▶ [Text to read]
▼▼▼

Towers of Hanoi recurrence relation

Question

How would I do this recurrence relation?

Answer 1

Hint Let $a_n$ be the minimal number.

We try to find $a_{n+1}$ in terms of $a_n$. To move the $n+1$ disks, you need free the bottom disk. Thus, you need to move the top $n$ disks on one peg (how many moves), move next the bottom disk on the desired peg, and move the top $n$ disks on the top.

How many moves are there?

Answer 2

Let T(n) be the number of moves needed to transfer n disks from one peg to another.

Clearly we have:

T(0)=0

T(1)=1

Now, we note that in order to move a tower of n disks, we need to do the following:

Move the tower of n−1 disks from off the top of the nth disk onto another of the pegs; Move the nth disk to the destination peg; Move the tower of n−1 disks from where it was put temporarily onto the top of the nth disk. It is clear that steps 1 and 3 above each take Tn−1 moves, while step 2 takes one move.

Hence we have:

T(n)≤2T(n−1)+1 The inequality applies here because we have established that although we know we can always get the job done in no more than 2T(n−1)+1 moves, we are not at this stage certain that there is not a better strategy which needs fewer moves.

So: is there a way of moving the disks that uses fewer moves?

Consider that at some point we need to move disk n.

When we do this, we must have moved the n−1 disks above it onto a vacant peg. That must have taken T(n−1) moves to do, whatever T(n−1) happens to be.

Having moved that final disk for the first (and hopefully last) time[1], we then need to transfer the n−1 smaller disks (which all need to be on a single peg, otherwise there won't be a spare peg to move disk n onto) back onto disk n. This also takes T(n−1) moves to do.

So now we see that there is not a better way to move the disks, i.e.:

T(n)≥2T(n−1)+1

Thus we arrive at our recurrence rule:

T(n)=2T(n−1)+1

▲▲▲

▶ [Supplied material]
▼▼▼

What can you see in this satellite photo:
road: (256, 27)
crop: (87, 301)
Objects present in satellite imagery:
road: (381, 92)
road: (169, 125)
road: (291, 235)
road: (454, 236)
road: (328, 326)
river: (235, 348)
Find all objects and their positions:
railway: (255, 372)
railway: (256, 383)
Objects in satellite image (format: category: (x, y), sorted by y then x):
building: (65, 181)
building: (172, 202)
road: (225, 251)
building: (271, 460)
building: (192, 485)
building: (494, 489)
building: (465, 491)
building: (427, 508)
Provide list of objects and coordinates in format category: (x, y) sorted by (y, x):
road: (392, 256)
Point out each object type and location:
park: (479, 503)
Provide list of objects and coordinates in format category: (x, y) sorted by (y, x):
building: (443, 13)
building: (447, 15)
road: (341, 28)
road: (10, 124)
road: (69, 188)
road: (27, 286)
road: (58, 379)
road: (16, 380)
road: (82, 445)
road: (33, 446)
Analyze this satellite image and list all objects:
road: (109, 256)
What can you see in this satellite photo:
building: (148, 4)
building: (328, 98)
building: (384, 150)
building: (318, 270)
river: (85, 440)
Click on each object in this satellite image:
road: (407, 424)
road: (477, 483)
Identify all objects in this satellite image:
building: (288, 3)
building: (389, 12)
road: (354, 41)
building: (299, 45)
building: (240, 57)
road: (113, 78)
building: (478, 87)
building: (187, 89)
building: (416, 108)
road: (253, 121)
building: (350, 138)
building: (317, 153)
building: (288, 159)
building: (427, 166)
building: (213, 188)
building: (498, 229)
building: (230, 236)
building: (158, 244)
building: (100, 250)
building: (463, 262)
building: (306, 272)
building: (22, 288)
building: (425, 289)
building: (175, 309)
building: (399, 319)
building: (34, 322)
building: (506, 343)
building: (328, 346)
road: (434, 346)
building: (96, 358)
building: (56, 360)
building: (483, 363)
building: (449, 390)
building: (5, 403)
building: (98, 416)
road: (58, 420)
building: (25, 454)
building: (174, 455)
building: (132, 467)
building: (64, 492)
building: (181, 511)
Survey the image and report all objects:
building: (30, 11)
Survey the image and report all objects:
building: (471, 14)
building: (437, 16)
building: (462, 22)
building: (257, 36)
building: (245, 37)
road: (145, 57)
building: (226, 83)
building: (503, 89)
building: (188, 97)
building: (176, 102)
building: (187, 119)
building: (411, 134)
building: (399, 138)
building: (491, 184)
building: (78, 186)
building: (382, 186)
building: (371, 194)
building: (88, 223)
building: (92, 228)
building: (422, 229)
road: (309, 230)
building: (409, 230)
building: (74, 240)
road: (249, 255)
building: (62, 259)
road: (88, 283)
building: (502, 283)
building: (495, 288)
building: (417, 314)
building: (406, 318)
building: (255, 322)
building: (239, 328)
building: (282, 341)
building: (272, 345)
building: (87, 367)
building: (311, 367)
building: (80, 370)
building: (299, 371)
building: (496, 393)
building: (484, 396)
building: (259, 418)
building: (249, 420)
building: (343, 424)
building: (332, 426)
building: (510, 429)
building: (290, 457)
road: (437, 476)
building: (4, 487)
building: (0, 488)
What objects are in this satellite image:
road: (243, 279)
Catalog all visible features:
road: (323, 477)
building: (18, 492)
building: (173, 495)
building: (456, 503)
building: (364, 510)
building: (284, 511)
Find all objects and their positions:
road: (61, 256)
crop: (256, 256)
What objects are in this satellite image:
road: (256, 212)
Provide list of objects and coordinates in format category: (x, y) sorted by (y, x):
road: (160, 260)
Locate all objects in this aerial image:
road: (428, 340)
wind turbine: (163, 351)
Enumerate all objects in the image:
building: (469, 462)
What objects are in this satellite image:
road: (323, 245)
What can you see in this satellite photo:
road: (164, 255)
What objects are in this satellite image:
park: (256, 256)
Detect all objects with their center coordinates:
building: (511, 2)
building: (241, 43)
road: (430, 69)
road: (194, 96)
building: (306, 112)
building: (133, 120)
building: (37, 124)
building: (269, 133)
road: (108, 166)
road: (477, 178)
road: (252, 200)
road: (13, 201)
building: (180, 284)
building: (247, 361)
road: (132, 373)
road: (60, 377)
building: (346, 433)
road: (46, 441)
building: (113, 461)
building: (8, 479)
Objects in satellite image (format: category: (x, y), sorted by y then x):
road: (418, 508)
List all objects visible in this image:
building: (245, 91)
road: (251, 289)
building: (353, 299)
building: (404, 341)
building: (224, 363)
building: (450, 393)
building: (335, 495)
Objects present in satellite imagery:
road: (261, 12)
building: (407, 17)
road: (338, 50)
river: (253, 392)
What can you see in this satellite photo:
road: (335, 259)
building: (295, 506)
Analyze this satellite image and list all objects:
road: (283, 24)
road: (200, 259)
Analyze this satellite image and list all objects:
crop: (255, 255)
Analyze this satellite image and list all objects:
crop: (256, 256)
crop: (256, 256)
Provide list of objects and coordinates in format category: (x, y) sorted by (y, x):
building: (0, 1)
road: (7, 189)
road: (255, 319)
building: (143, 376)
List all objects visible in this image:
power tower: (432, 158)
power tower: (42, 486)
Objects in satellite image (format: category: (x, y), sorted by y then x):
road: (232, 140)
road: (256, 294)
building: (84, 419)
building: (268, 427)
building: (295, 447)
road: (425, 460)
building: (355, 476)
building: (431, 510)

▲▲▲

▶ [Instruction]
Could you return the full Towers of Hanoi thread above, word for word from its title to the final recurrence?

▶ [Solution to this problem]
Towers of Hanoi recurrence relation

Question

How would I do this recurrence relation?

Answer 1

Hint Let $a_n$ be the minimal number.

We try to find $a_{n+1}$ in terms of $a_n$. To move the $n+1$ disks, you need free the bottom disk. Thus, you need to move the top $n$ disks on one peg (how many moves), move next the bottom disk on the desired peg, and move the top $n$ disks on the top.

How many moves are there?

Answer 2

Let T(n) be the number of moves needed to transfer n disks from one peg to another.

Clearly we have:

T(0)=0

T(1)=1

Now, we note that in order to move a tower of n disks, we need to do the following:

Move the tower of n−1 disks from off the top of the nth disk onto another of the pegs; Move the nth disk to the destination peg; Move the tower of n−1 disks from where it was put temporarily onto the top of the nth disk. It is clear that steps 1 and 3 above each take Tn−1 moves, while step 2 takes one move.

Hence we have:

T(n)≤2T(n−1)+1 The inequality applies here because we have established that although we know we can always get the job done in no more than 2T(n−1)+1 moves, we are not at this stage certain that there is not a better strategy which needs fewer moves.

So: is there a way of moving the disks that uses fewer moves?

Consider that at some point we need to move disk n.

When we do this, we must have moved the n−1 disks above it onto a vacant peg. That must have taken T(n−1) moves to do, whatever T(n−1) happens to be.

Having moved that final disk for the first (and hopefully last) time[1], we then need to transfer the n−1 smaller disks (which all need to be on a single peg, otherwise there won't be a spare peg to move disk n onto) back onto disk n. This also takes T(n−1) moves to do.

So now we see that there is not a better way to move the disks, i.e.:

T(n)≥2T(n−1)+1

Thus we arrive at our recurrence rule:

T(n)=2T(n−1)+1